Well, it depends on where you're doing the test, who the tester is, what you may have eaten or the level of exercise you've done before it, all of which could impact on those results.
And this test is very much fitness-based, but to make something really useful and purposeful, could it be one that maybe you still have some skill-based stuff in there as well, such as catching, dodging, or footwork, all of which are skills we associate with netball.
Maybe a more suitable test, so this is our alternative, could be that 30-meter sprint test.
You could make it even more valid by altering the distance.
So maybe it might match those kind of short, sharp sprints over 5, 10 metres that are more linked to a game of netball.
So we have our three students here, and which one of them is describing a limitation of the sit and reach test? Laura's saying, "It only tests the lower back and the hamstrings." Jun's saying, "It can be completed three times to reach an average score." And Sam says, "If I do a warmup, I am likely to reach further." Which do you think are describing limitation? I agree.
Both Laura and Sam.
Laura is really looking at that validity.
Sam, however, is looking at that reliability.
So for your final test, final practise, sorry, not test, here's our question.
We know it's part of an extended question, and we're gonna ask you to use that know, apply, say why approach and write a paragraph for that sit and reach test for a netball player.
Pause the recording, and come back to me when you're ready.
Welcome back.
How did you do? You might wanna pause the recording at these different points to just look at how the example compares to yours.
But that know is very much the knowledge of sit and reach test, the fact that it measures flexibility, and talking through some of that protocol you will have learned previously.
That apply will be linking to when netball players do need that flexibility.
You can be really specific to maybe the shoulder when they might be reaching for an interception, or the hip when they're doing those dodging, those quick, repetitive sprints.
And then finally, that evaluate, that say why, is when we're gonna bring in some of our key learning in terms of benefits and limitations.
It could be that you did say about it being relevant and why that is relevant, and that it can inform those training requirements and maybe act as a way of injury prevention.
But we need that really, really crucial word of however, and where, you know, it could be a limitation if it's not looking at other areas of flexibility.
And also looking at that element of reliability, and would the results be different if you did it at different points? And a nice little way of bringing that together is mentioning other fitness components that a netball player needs.
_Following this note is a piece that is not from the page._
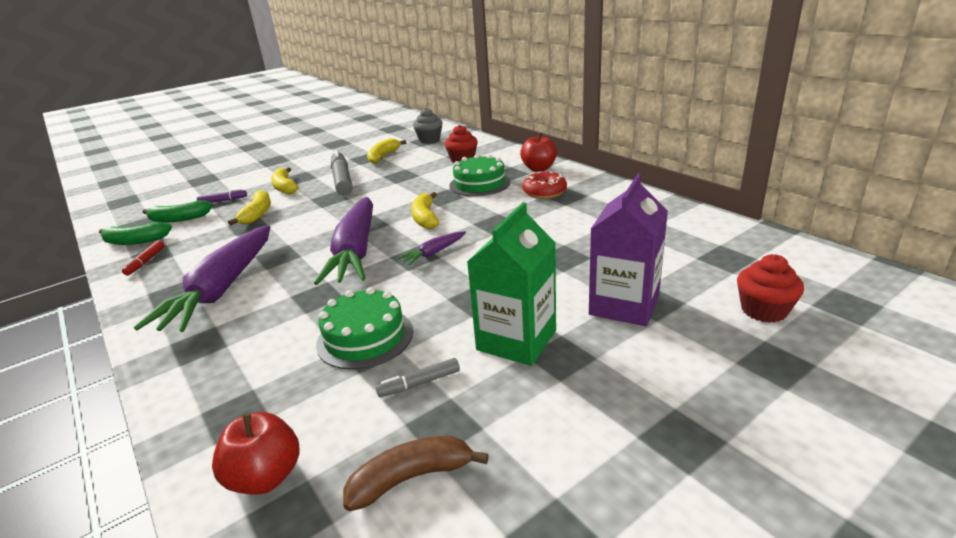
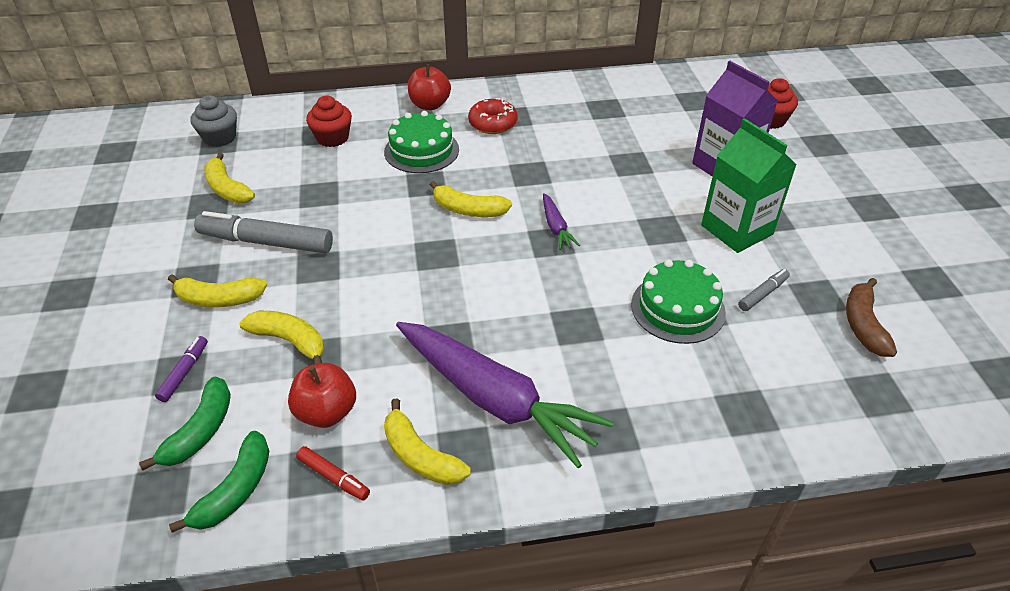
camera: 65 degrees left, 15 degrees up
(164, 281) = (420, 456): none -> yellow banana
(266, 477) = (833, 400): red apple -> red apple (326, 412)
(356, 251) = (500, 277): purple carrot -> none
(419, 383) = (763, 294): grey marker -> grey marker turned 135 degrees counterclockwise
And therefore, you know, are there other tests that are relevant and required? Now, what Laura is saying here is if this was an extended question, you would repeat this approach, but for two other tests.
And it could be now that you consider what those two other tests are, link them to a netballer, and then repeat that skill of know, apply, say why.
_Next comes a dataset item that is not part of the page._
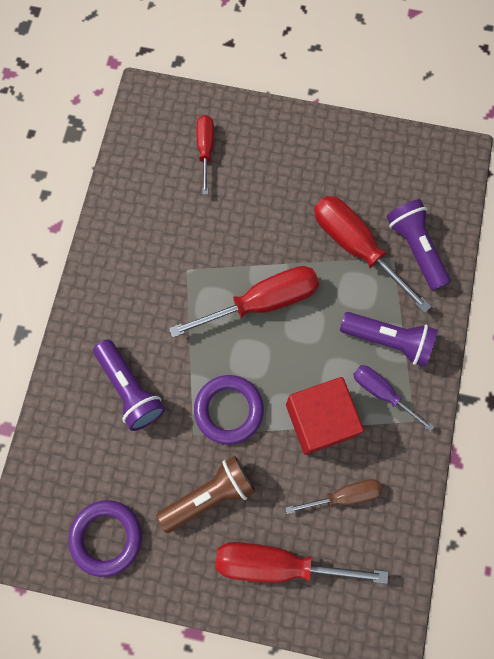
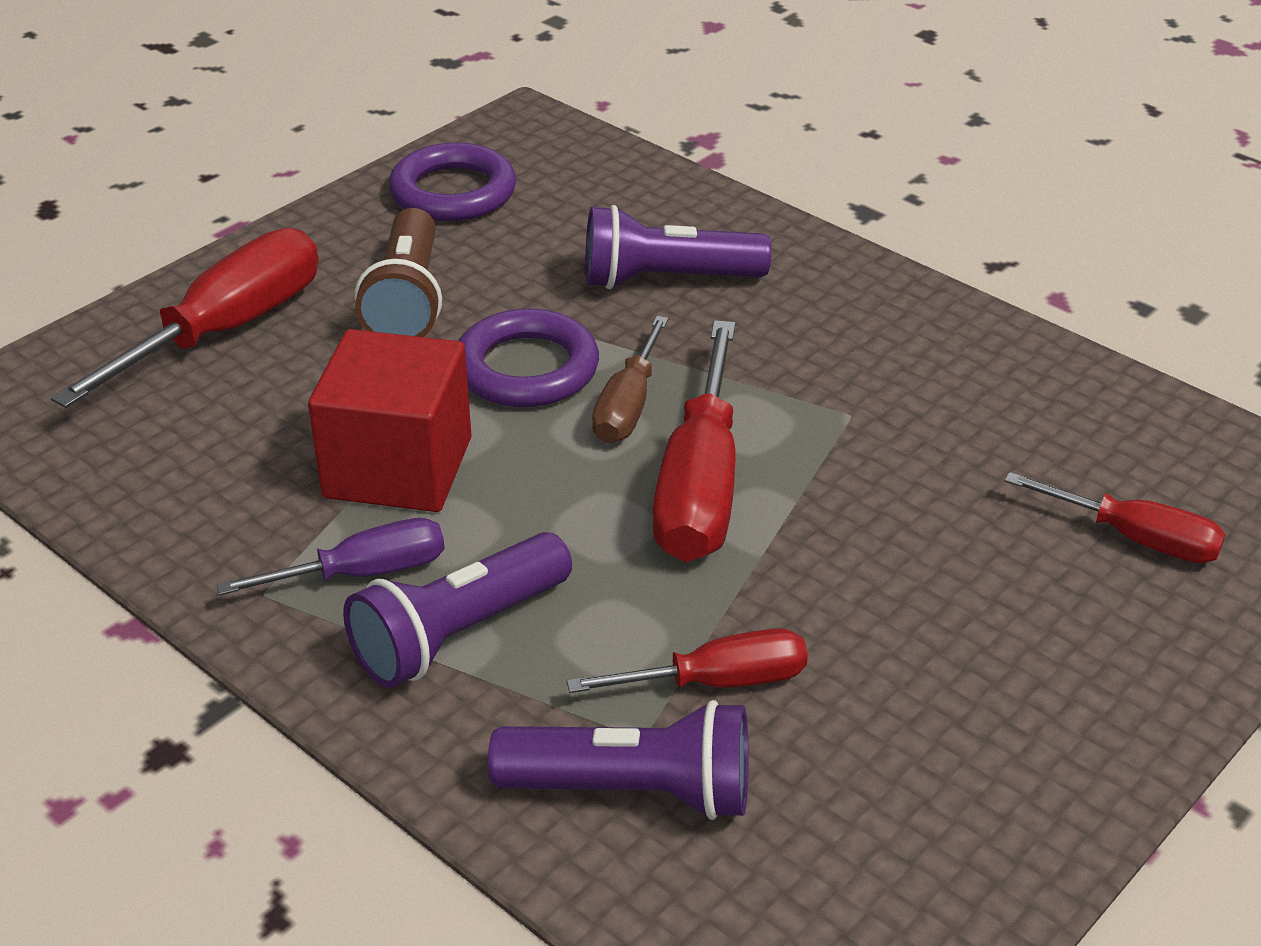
camera: 120 degrees right, 35 degrees down
(344, 495) = (239, 442): brown screwdriver -> brown screwdriver (628, 406)
(356, 247) = (717, 682): red screwdriver -> red screwdriver, size x0.59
So in summary, we know fitness tests are used to measure fitness levels.
Different tests definitely have different purpose and value to different individuals, and that, in some cases, can be quite complex.
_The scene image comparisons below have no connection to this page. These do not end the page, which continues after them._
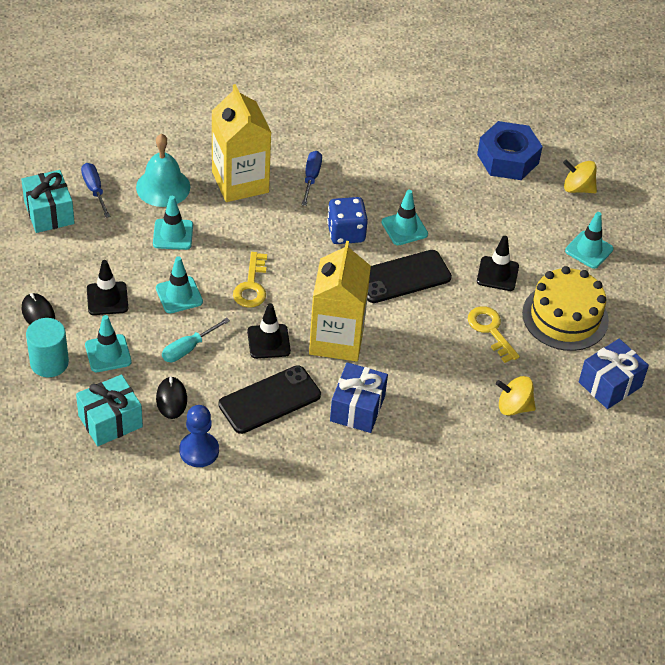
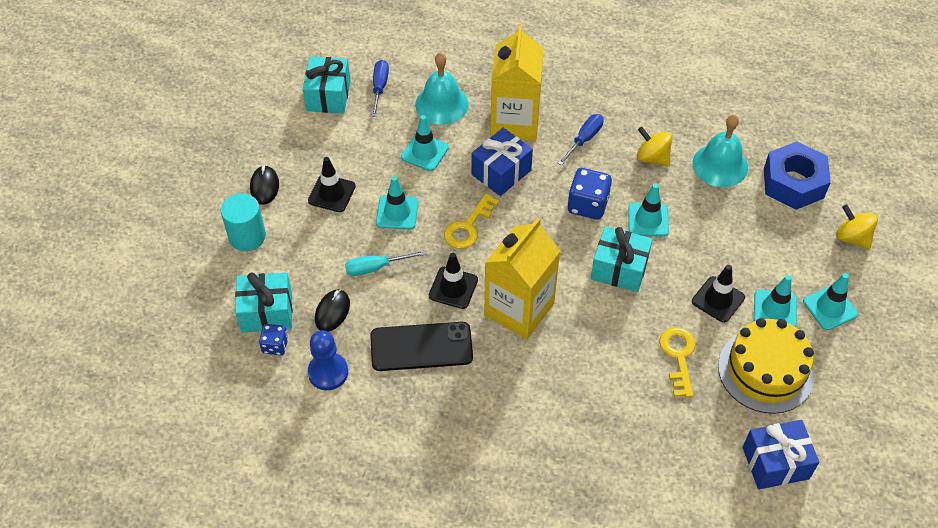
camera: 30 degrees right, 5 degrees up
(108, 353) = (302, 246): turquoise traffic cone -> turquoise traffic cone (775, 309)
(136, 446) = (275, 345): none -> blue dice
(357, 408) = (500, 388): blue gift -> blue gift (501, 172)
(403, 277) = (619, 269): black phone -> turquoise gift
(439, 163) = (720, 165): none -> turquoise bell
(513, 407) = (659, 447): yellow spinning top -> yellow spinning top (652, 158)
But hopefully we looked at a couple of examples today of a variety of tests and used those sports of football, rugby, and netball to help us do that.
Those benefits, there are many.
Strengths and weaknesses, that starting level to monitor improvement, inform a training programme, make those comparisons, help with motivation and goal setting, and, in some cases, provide variety.
However, it is important to consider those potential limitations, that keyword of validity helps us to do that, and if that test is specific to the sport and that competitive environment.
Also, does it replicate those movements? And likewise, looking at that test procedure and if it gives you that consistent and repeated results, which we now know is largely linked with reliability, and will it then give you that accuracy in terms of that baseline fitness level? I've really enjoyed taking you through those benefits and limitations of fitness testing, and I look forward to speaking to you on the next lesson.